Take each line of the listing that has the string "FileFunction" and report it.

DATA LISTING
/---

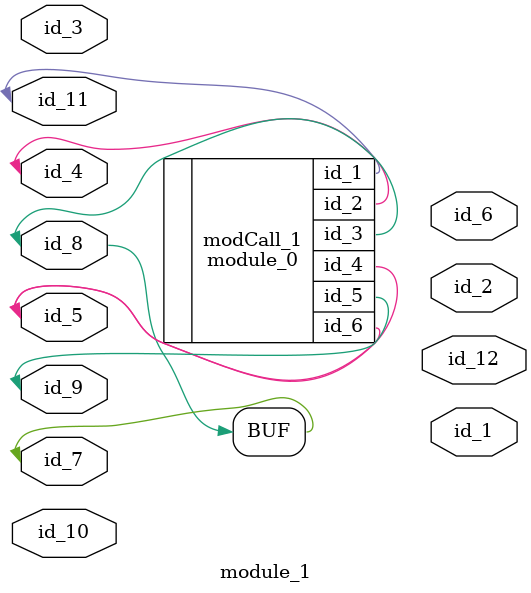
<source format=v>
module module_0 (
    id_1,
    id_2,
    id_3,
    id_4,
    id_5,
    id_6
);
  inout wire id_6;
  inout wire id_5;
  output wire id_4;
  output wire id_3;
  output wire id_2;
  inout wire id_1;
  assign id_4 = 1;
endmodule
module module_1 (
    id_1,
    id_2,
    id_3,
    id_4,
    id_5,
    id_6,
    id_7,
    id_8,
    id_9,
    id_10,
    id_11,
    id_12
);
  output wire id_12;
  inout wire id_11;
  input wire id_10;
  inout wire id_9;
  inout wire id_8;
  inout wire id_7;
  output wire id_6;
  inout wire id_5;
  inout wire id_4;
  input wire id_3;
  output wire id_2;
  output wire id_1;
  assign id_7 = id_8;
  module_0 modCall_1 (
      id_11,
      id_4,
      id_8,
      id_5,
      id_9,
      id_5
  );
endmodule

</source>
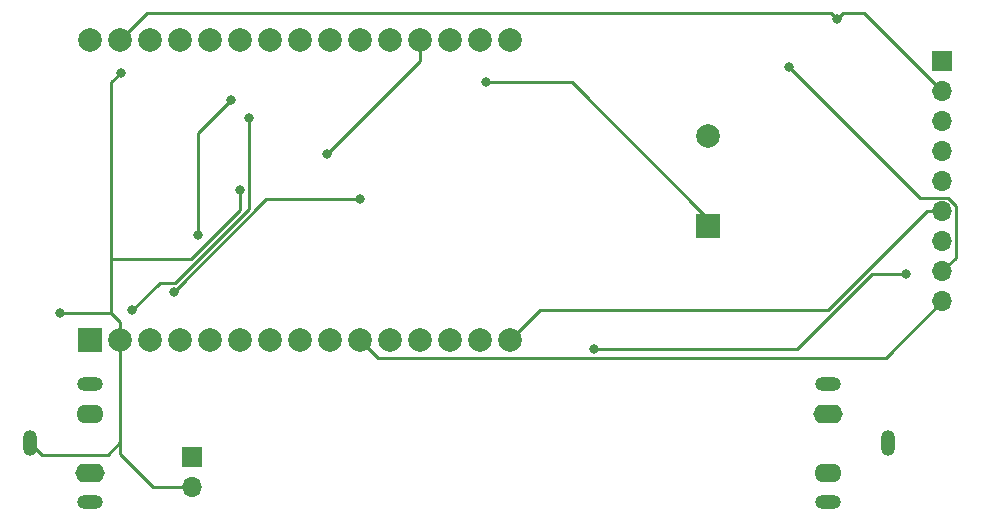
<source format=gbr>
%TF.GenerationSoftware,KiCad,Pcbnew,7.0.9*%
%TF.CreationDate,2024-12-25T11:05:57-08:00*%
%TF.ProjectId,ESP32btCWKeyBrd_Kicad Files,45535033-3262-4744-9357-4b6579427264,rev?*%
%TF.SameCoordinates,Original*%
%TF.FileFunction,Copper,L2,Bot*%
%TF.FilePolarity,Positive*%
%FSLAX46Y46*%
G04 Gerber Fmt 4.6, Leading zero omitted, Abs format (unit mm)*
G04 Created by KiCad (PCBNEW 7.0.9) date 2024-12-25 11:05:57*
%MOMM*%
%LPD*%
G01*
G04 APERTURE LIST*
%TA.AperFunction,ComponentPad*%
%ADD10O,2.200000X1.200000*%
%TD*%
%TA.AperFunction,ComponentPad*%
%ADD11O,2.300000X1.600000*%
%TD*%
%TA.AperFunction,ComponentPad*%
%ADD12O,1.200000X2.200000*%
%TD*%
%TA.AperFunction,ComponentPad*%
%ADD13O,2.500000X1.600000*%
%TD*%
%TA.AperFunction,ComponentPad*%
%ADD14R,1.700000X1.700000*%
%TD*%
%TA.AperFunction,ComponentPad*%
%ADD15O,1.700000X1.700000*%
%TD*%
%TA.AperFunction,ComponentPad*%
%ADD16R,2.000000X2.000000*%
%TD*%
%TA.AperFunction,ComponentPad*%
%ADD17C,2.000000*%
%TD*%
%TA.AperFunction,ViaPad*%
%ADD18C,0.800000*%
%TD*%
%TA.AperFunction,Conductor*%
%ADD19C,0.250000*%
%TD*%
G04 APERTURE END LIST*
D10*
%TO.P,J1,R*%
%TO.N,unconnected-(J1-PadR)*%
X103298000Y-102014000D03*
D11*
%TO.P,J1,RN*%
%TO.N,N/C*%
X103298000Y-104514000D03*
D12*
%TO.P,J1,S*%
%TO.N,GND*%
X98298000Y-107014000D03*
D10*
%TO.P,J1,T*%
%TO.N,Net-(Q3-D)*%
X103298000Y-112014000D03*
D13*
%TO.P,J1,TN*%
%TO.N,N/C*%
X103298000Y-109514000D03*
%TD*%
D10*
%TO.P,J3,R*%
%TO.N,Net-(C5-Pad1)*%
X165862000Y-112014000D03*
D11*
%TO.P,J3,RN*%
%TO.N,N/C*%
X165862000Y-109514000D03*
D12*
%TO.P,J3,S*%
%TO.N,GND*%
X170862000Y-107014000D03*
D10*
%TO.P,J3,T*%
%TO.N,Net-(C5-Pad1)*%
X165862000Y-102014000D03*
D13*
%TO.P,J3,TN*%
%TO.N,N/C*%
X165862000Y-104514000D03*
%TD*%
D14*
%TO.P,J4,1,Pin_1*%
%TO.N,Net-(J4-Pin_1)*%
X112014000Y-108204000D03*
D15*
%TO.P,J4,2,Pin_2*%
%TO.N,GND*%
X112014000Y-110744000D03*
%TD*%
D16*
%TO.P,LS1,1,1*%
%TO.N,Net-(Q2-C)*%
X155702000Y-88626000D03*
D17*
%TO.P,LS1,2,2*%
%TO.N,GND*%
X155702000Y-81026000D03*
%TD*%
D16*
%TO.P,U1,1,3V3*%
%TO.N,3V3*%
X103378000Y-98298000D03*
D17*
%TO.P,U1,2,GND*%
%TO.N,GND*%
X105918000Y-98298000D03*
%TO.P,U1,3,D15*%
%TO.N,CS*%
X108458000Y-98298000D03*
%TO.P,U1,4,D2*%
%TO.N,DC*%
X110998000Y-98298000D03*
%TO.P,U1,5,D4*%
%TO.N,RST*%
X113538000Y-98298000D03*
%TO.P,U1,6,RX2*%
%TO.N,unconnected-(U1-RX2-Pad6)*%
X116078000Y-98298000D03*
%TO.P,U1,7,TX2*%
%TO.N,unconnected-(U1-TX2-Pad7)*%
X118618000Y-98298000D03*
%TO.P,U1,8,D5*%
%TO.N,unconnected-(U1-D5-Pad8)*%
X121158000Y-98298000D03*
%TO.P,U1,9,D18*%
%TO.N,SCK*%
X123698000Y-98298000D03*
%TO.P,U1,10,D19*%
%TO.N,MISO*%
X126238000Y-98298000D03*
%TO.P,U1,11,D21*%
%TO.N,unconnected-(U1-D21-Pad11)*%
X128778000Y-98298000D03*
%TO.P,U1,12,RX0*%
%TO.N,unconnected-(U1-RX0-Pad12)*%
X131318000Y-98298000D03*
%TO.P,U1,13,TX0*%
%TO.N,unconnected-(U1-TX0-Pad13)*%
X133858000Y-98298000D03*
%TO.P,U1,14,D22*%
%TO.N,unconnected-(U1-D22-Pad14)*%
X136398000Y-98298000D03*
%TO.P,U1,15,D23*%
%TO.N,MOSI*%
X138938000Y-98298000D03*
%TO.P,U1,16,EN*%
%TO.N,unconnected-(U1-EN-Pad16)*%
X138938000Y-72898000D03*
%TO.P,U1,17,VP*%
%TO.N,unconnected-(U1-VP-Pad17)*%
X136398000Y-72898000D03*
%TO.P,U1,18,VN*%
%TO.N,unconnected-(U1-VN-Pad18)*%
X133858000Y-72898000D03*
%TO.P,U1,19,D34*%
%TO.N,AUDIO_IN*%
X131318000Y-72898000D03*
%TO.P,U1,20,D35*%
%TO.N,unconnected-(U1-D35-Pad20)*%
X128778000Y-72898000D03*
%TO.P,U1,21,D32*%
%TO.N,unconnected-(U1-D32-Pad21)*%
X126238000Y-72898000D03*
%TO.P,U1,22,D33*%
%TO.N,unconnected-(U1-D33-Pad22)*%
X123698000Y-72898000D03*
%TO.P,U1,23,D25*%
%TO.N,unconnected-(U1-D25-Pad23)*%
X121158000Y-72898000D03*
%TO.P,U1,24,D26*%
%TO.N,unconnected-(U1-D26-Pad24)*%
X118618000Y-72898000D03*
%TO.P,U1,25,D27*%
%TO.N,unconnected-(U1-D27-Pad25)*%
X116078000Y-72898000D03*
%TO.P,U1,26,D14*%
%TO.N,unconnected-(U1-D14-Pad26)*%
X113538000Y-72898000D03*
%TO.P,U1,27,D12*%
%TO.N,unconnected-(U1-D12-Pad27)*%
X110998000Y-72898000D03*
%TO.P,U1,28,D13*%
%TO.N,Net-(U1-D13)*%
X108458000Y-72898000D03*
%TO.P,U1,29,GND*%
%TO.N,GND*%
X105918000Y-72898000D03*
%TO.P,U1,30,VIN*%
%TO.N,+5V*%
X103378000Y-72898000D03*
%TD*%
D14*
%TO.P,J2,1,Pin_1*%
%TO.N,3V3*%
X175514000Y-74676000D03*
D15*
%TO.P,J2,2,Pin_2*%
%TO.N,GND*%
X175514000Y-77216000D03*
%TO.P,J2,3,Pin_3*%
%TO.N,CS*%
X175514000Y-79756000D03*
%TO.P,J2,4,Pin_4*%
%TO.N,RST*%
X175514000Y-82296000D03*
%TO.P,J2,5,Pin_5*%
%TO.N,DC*%
X175514000Y-84836000D03*
%TO.P,J2,6,Pin_6*%
%TO.N,MOSI*%
X175514000Y-87376000D03*
%TO.P,J2,7,Pin_7*%
%TO.N,SCK*%
X175514000Y-89916000D03*
%TO.P,J2,8,Pin_8*%
%TO.N,+5V*%
X175514000Y-92456000D03*
%TO.P,J2,9,Pin_9*%
%TO.N,MISO*%
X175514000Y-94996000D03*
%TD*%
D18*
%TO.N,Net-(Q2-B)*%
X115316000Y-77978000D03*
%TO.N,GND*%
X105928200Y-75681800D03*
X100838000Y-96012000D03*
X166624000Y-71120000D03*
X116078000Y-85598000D03*
%TO.N,+5V*%
X162560000Y-75184000D03*
X146050000Y-99028500D03*
X172466000Y-92710000D03*
%TO.N,Net-(C5-Pad1)*%
X126238000Y-86360000D03*
X110436150Y-94180149D03*
%TO.N,AUDIO_IN*%
X123444000Y-82550000D03*
%TO.N,Net-(Q2-B)*%
X112522000Y-89408000D03*
%TO.N,Net-(Q2-C)*%
X136906000Y-76454000D03*
%TO.N,Net-(Q3-D)*%
X116840000Y-79502000D03*
X106934000Y-95758000D03*
%TD*%
D19*
%TO.N,Net-(Q2-B)*%
X112522000Y-80772000D02*
X115316000Y-77978000D01*
X112522000Y-89408000D02*
X112522000Y-80772000D01*
%TO.N,GND*%
X105156000Y-96012000D02*
X100838000Y-96012000D01*
X168910000Y-70612000D02*
X167132000Y-70612000D01*
X99273000Y-107989000D02*
X104863000Y-107989000D01*
X166116000Y-70612000D02*
X108204000Y-70612000D01*
X108204000Y-70612000D02*
X105918000Y-72898000D01*
X167132000Y-70612000D02*
X166624000Y-71120000D01*
X105918000Y-96774000D02*
X105156000Y-96012000D01*
X105918000Y-106680000D02*
X105918000Y-106934000D01*
X104863000Y-107989000D02*
X105918000Y-106934000D01*
X108712000Y-110744000D02*
X105918000Y-107950000D01*
X175514000Y-77216000D02*
X168910000Y-70612000D01*
X111903507Y-91440000D02*
X116078000Y-87265507D01*
X105918000Y-107950000D02*
X105918000Y-106680000D01*
X105918000Y-98298000D02*
X105918000Y-96774000D01*
X98298000Y-107014000D02*
X99273000Y-107989000D01*
X105156000Y-96012000D02*
X105156000Y-91440000D01*
X112014000Y-110744000D02*
X108712000Y-110744000D01*
X105156000Y-91440000D02*
X105156000Y-76454000D01*
X105918000Y-98298000D02*
X105918000Y-106680000D01*
X116078000Y-87265507D02*
X116078000Y-85598000D01*
X166624000Y-71120000D02*
X166116000Y-70612000D01*
X105156000Y-76454000D02*
X105928200Y-75681800D01*
X105156000Y-91440000D02*
X111903507Y-91440000D01*
%TO.N,+5V*%
X169546396Y-92710000D02*
X163227896Y-99028500D01*
X162560000Y-75184000D02*
X173577000Y-86201000D01*
X173577000Y-86201000D02*
X176000701Y-86201000D01*
X176000701Y-86201000D02*
X176689000Y-86889299D01*
X176689000Y-91281000D02*
X175514000Y-92456000D01*
X176689000Y-86889299D02*
X176689000Y-91281000D01*
X172466000Y-92710000D02*
X169546396Y-92710000D01*
X163227896Y-99028500D02*
X146050000Y-99028500D01*
%TO.N,Net-(C5-Pad1)*%
X126238000Y-86360000D02*
X118256299Y-86360000D01*
X118256299Y-86360000D02*
X110436150Y-94180149D01*
%TO.N,AUDIO_IN*%
X123444000Y-82550000D02*
X131318000Y-74676000D01*
X131318000Y-74676000D02*
X131318000Y-72898000D01*
%TO.N,MOSI*%
X165862000Y-95758000D02*
X174244000Y-87376000D01*
X138938000Y-98298000D02*
X141478000Y-95758000D01*
X174244000Y-87376000D02*
X175514000Y-87376000D01*
X141478000Y-95758000D02*
X165862000Y-95758000D01*
%TO.N,MISO*%
X127693000Y-99753000D02*
X170757000Y-99753000D01*
X126238000Y-98298000D02*
X127693000Y-99753000D01*
X170757000Y-99753000D02*
X175514000Y-94996000D01*
%TO.N,Net-(Q2-C)*%
X136906000Y-76454000D02*
X144180778Y-76454000D01*
X144180778Y-76454000D02*
X155702000Y-87975222D01*
X155702000Y-87975222D02*
X155702000Y-88626000D01*
%TO.N,Net-(Q3-D)*%
X110524754Y-93455149D02*
X109236851Y-93455149D01*
X116803000Y-79465000D02*
X116803000Y-87176903D01*
X116840000Y-79502000D02*
X116803000Y-79465000D01*
X109236851Y-93455149D02*
X106934000Y-95758000D01*
X116803000Y-87176903D02*
X110524754Y-93455149D01*
%TD*%
M02*

</source>
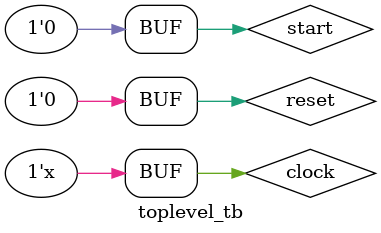
<source format=v>

module topLevel(
 input CLOCK, RESET, startSig,
 output [1:0] nextAction,
 output finishedLearning
);
//Rewards
 parameter signed [15:0] rw0 = 16'sh0000; //ZERO
 parameter signed [15:0] rw1 = 16'shFB00; //-5  = 1111 1011.0000 0000
 parameter signed [15:0] rw2 = 16'shF600; //-10 = 1110 0111.0000 0000 
 parameter signed [15:0] rw3 = 16'sh0A00; // 10 = 0000 1010.0000 0000

//Alfa and Gamma
 parameter signed [23:0] alfa =  24'sh010000; //0.100 = 0,5
 parameter signed [23:0] gamma = 24'sh010203; //0.111 = 0,875

//Register for delaying inputs 1 clock cycle
 reg [1:0] currentAction;
 reg [7:0] currentState;

//Wires
 wire stateReset ,stateSelect;
 wire [7:0] nextState;
 wire [9:0] randomValue;
 wire signed [15:0] currentReward;
 wire signed [15:0] row0, row1, row2, row3; // For passing to outputs
 
//PORTMAPPING START========================================================
 maze_display_tb_2 disp(
  .state(currentState)
 );
 
 qLearningAccel_16bit qla(
  .clk(CLOCK),
  .stateRst(stateReset),
  .rst(RESET),
  .st(currentState), //Current State
  .nxtst(nextState), //Next State
  .act(nextAction), //Current Action
  .rt(currentReward),
  .alfa(alfa), 
  .gamma(gamma),
  .qRow0(row0), .qRow1(row1), .qRow2(row2), .qRow3(row3)
 );

 policyGenerator_16bit pg(
  .clk(CLOCK),
  .stateRstIn(stateReset), //From CU
  .stateSelectIn(stateSelect), //From CU
  .currentStateIn(currentState),
  .qAct0(row0), .qAct1(row1), .qAct2(row2), .qAct3(row3), //From QUpdater
  .nextActionOut(nextAction),
  .randValueOut(randomValue),
  .nxtStateOut(nextState)
 );

 controlUnit32bit cu(
  .clk (CLOCK),
  .rst(RESET),
  .startFlag(startSig),
  .randomValueIn(randomValue),
  .posResetOut(stateReset),
  .actSelectOut(stateSelect),
  .finishFlag(finishedLearning)
 );
 
 rewardModule_16bit reward(
  .clk(CLOCK),
  .stateRstIn(stateReset),
  .currentStateIn(currentState),
  .nextStateIn(nextState),
  .rw0(rw0), .rw1(rw1), .rw2(rw2), .rw3(rw3),
  .currentRewardOut(currentReward)
 );
//=========================================================================
 
//Delay Operations
 always @(posedge CLOCK)
 begin
  currentAction <= nextAction;
  currentState <= nextState;
 end
 
 //Display Change in currentState to terminal
 always @(currentState)
 begin
   $monitor("state : %d\n",currentState);
 end
endmodule

//TESTBENCH FOR THE MODULE
module toplevel_tb();
 reg clock, reset, start;
 wire [1:0] nextAct;
 wire finished;

 topLevel DUT(
  .CLOCK(clock),
  .RESET(reset),
  .startSig(start),
  .nextAction(nextAct),
  .finishedLearning(finished)
 );

 initial begin
  clock = 1'b1;
  reset = 1'b1;
  start = 1'b0;
  #10
  reset = 1'b0;
  #2
  start = 1'b1;
  #2
  start = 1'b0;
 end

//clock generator
 always begin
  #1 clock = ~clock;
 end
endmodule

</source>
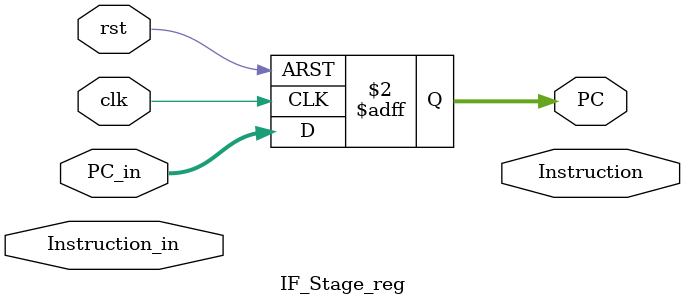
<source format=v>
module IF_Stage_reg(input clk, rst, input[31:0] PC_in, Instruction_in, output reg[31:0] PC, Instruction);
	always @(posedge clk, posedge rst) begin
		if(rst)
			PC <= 32'b0;
		else
			PC <= PC_in;
	end
endmodule
</source>
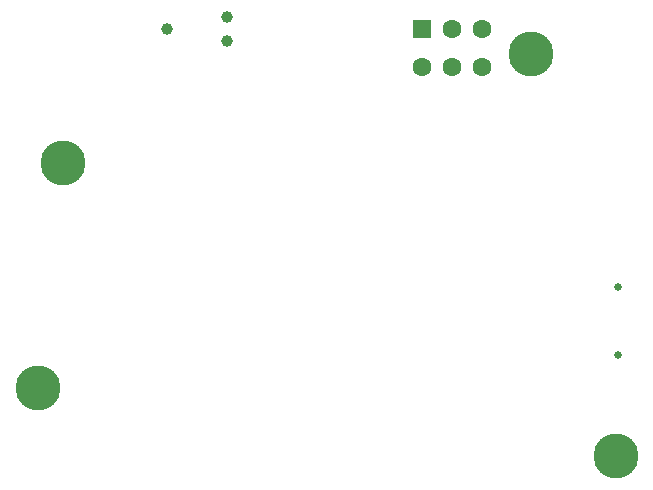
<source format=gbr>
%TF.GenerationSoftware,KiCad,Pcbnew,9.0.1*%
%TF.CreationDate,2025-12-04T23:43:19-05:00*%
%TF.ProjectId,EDDDial,45444444-6961-46c2-9e6b-696361645f70,rev?*%
%TF.SameCoordinates,Original*%
%TF.FileFunction,Soldermask,Bot*%
%TF.FilePolarity,Negative*%
%FSLAX46Y46*%
G04 Gerber Fmt 4.6, Leading zero omitted, Abs format (unit mm)*
G04 Created by KiCad (PCBNEW 9.0.1) date 2025-12-04 23:43:19*
%MOMM*%
%LPD*%
G01*
G04 APERTURE LIST*
%ADD10C,3.800000*%
%ADD11C,0.990600*%
%ADD12R,1.600000X1.600000*%
%ADD13C,1.600000*%
%ADD14C,0.650000*%
G04 APERTURE END LIST*
D10*
%TO.C,H4*%
X125650000Y-137300000D03*
%TD*%
%TO.C,H3*%
X118450000Y-103250000D03*
%TD*%
%TO.C,H2*%
X76750000Y-131550000D03*
%TD*%
%TO.C,H1*%
X78850000Y-112500000D03*
%TD*%
D11*
%TO.C,J3*%
X92770000Y-102181000D03*
X92770000Y-100149000D03*
X87690000Y-101165000D03*
%TD*%
D12*
%TO.C,SW1*%
X109300000Y-101200000D03*
D13*
X111800000Y-101200000D03*
X114300000Y-101200000D03*
X109300000Y-104400000D03*
X111800000Y-104400000D03*
X114300000Y-104400000D03*
%TD*%
D14*
%TO.C,J1*%
X125820000Y-128780000D03*
X125820000Y-123000000D03*
%TD*%
M02*

</source>
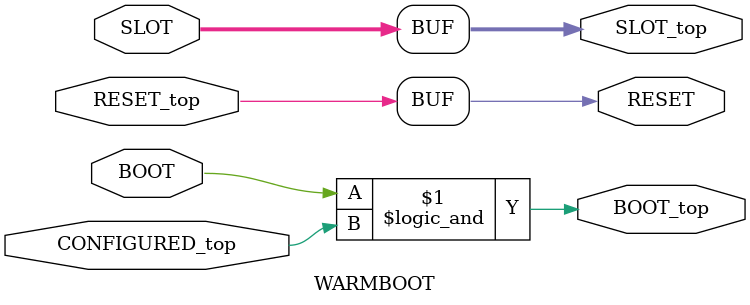
<source format=v>


module WARMBOOT #(
    parameter NoConfigBits = 0,
    parameter SLOT_BITS = 4
)(
	// ConfigBits has to be adjusted manually (we don't use an arithmetic parser for the value)

	// User design
    input  [(SLOT_BITS - 1) : 0] SLOT,
    input                        BOOT,
    output                       RESET,

    // Top
    (* FABulous, EXTERNAL *) output [(SLOT_BITS - 1) : 0] SLOT_top,
    (* FABulous, EXTERNAL *) output                       BOOT_top,
    (* FABulous, EXTERNAL *) input                        RESET_top,
    
    (* FABulous, EXTERNAL *) input                        CONFIGURED_top

    //	(* FABulous, GLOBAL *) input [NoConfigBits-1:0] ConfigBits
);

	assign SLOT_top = SLOT;
	// Only trigger boot if the fabric is configured
	assign BOOT_top = BOOT && CONFIGURED_top;
	assign RESET = RESET_top;

endmodule

</source>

\---

RESPONSE
%TF.FileFunction,Copper,L2,Bot*%
%TF.FileFunction,Soldermask,Bot*%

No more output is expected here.